Lorsque les gouvernants ont fait taire la voix de leur conscience au profit de la seule logique du pouvoir, les nations se sont précipitées dans l’abîme. La Première Guerre mondiale, née de la démesure des ambitions impériales ; la Seconde, engendrée par la folie totalitaire; ou encore les tragédies plus récentes de certains régimes autoritaires, trouvent toutes leur racine dans le refus d’écouter la voix de l’humanité. À chaque fois que l’homme a préféré la force à la justice, l’efficacité à la droiture, l’intérêt à la vérité, le monde s’est couvert de ruines.

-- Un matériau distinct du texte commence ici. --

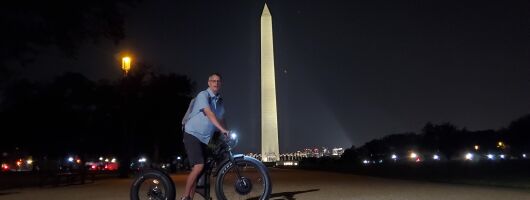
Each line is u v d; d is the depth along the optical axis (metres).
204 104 8.71
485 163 49.50
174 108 49.81
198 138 8.77
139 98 44.12
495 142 137.00
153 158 54.75
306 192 16.19
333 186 19.67
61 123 50.53
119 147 53.50
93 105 49.78
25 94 50.53
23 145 53.09
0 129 50.62
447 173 28.81
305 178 29.08
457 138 144.00
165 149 59.16
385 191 16.28
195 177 8.80
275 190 17.39
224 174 8.72
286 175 35.62
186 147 8.84
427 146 148.75
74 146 53.94
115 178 37.03
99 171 59.19
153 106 47.59
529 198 13.16
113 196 15.92
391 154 159.50
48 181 26.00
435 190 16.31
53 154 54.22
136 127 49.19
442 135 147.38
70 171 32.06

Même les plus brillants architectes de ces politiques convaincus d’agir pour le bien de leur patrie ont fini par constater que la raison sans morale mène au chaos.

C’est ici que le dicton populaire prend tout son sens : à quelque chose, malheur est bon. Le malheur ne devient porteur de bien que s’il nous ramène à l’essentiel, s’il réveille en nous cette conscience endormie qui fait de l’homme un être responsable.

L’affaire Sodjinou, dans la mémoire collective, pourrait alors servir de point de conversion morale, un rappel que la dignité humaine n’est pas négociable, que la justice véritable ne se mesure pas à la force mais à la droiture, et que la politique ne vaut que si elle élève l’âme du citoyen.

Ainsi, le drame peut devenir lumière, pour peu que la société accepte de tirer leçon de ses blessures. L’État lui-même y trouverait profit, car il n’est véritablement fort que lorsqu’il est juste. La société y gagnerait en humanité, car elle se souderait autour des valeurs communes de respect et de compassion. Et l’homme, enfin, y retrouverait sa grandeur, celle qui le rend capable de choisir le bien même quand il coûte.

Au fond, la véritable sagesse politique réside dans cette antique maxime : « Science sans conscience n’est que ruine de l’âme. » Le savoir, la puissance, l’organisation sociale, les institutions mêmes, tout cela n’a de sens que si l’homme garde vivante en lui la flamme de la morale. Sans elle, la science devient instrument de destruction, la politique un art de domination, et la société une mécanique sans cœur. Mais avec elle, même le malheur peut devenir école, et l’histoire, une maîtresse de vertu.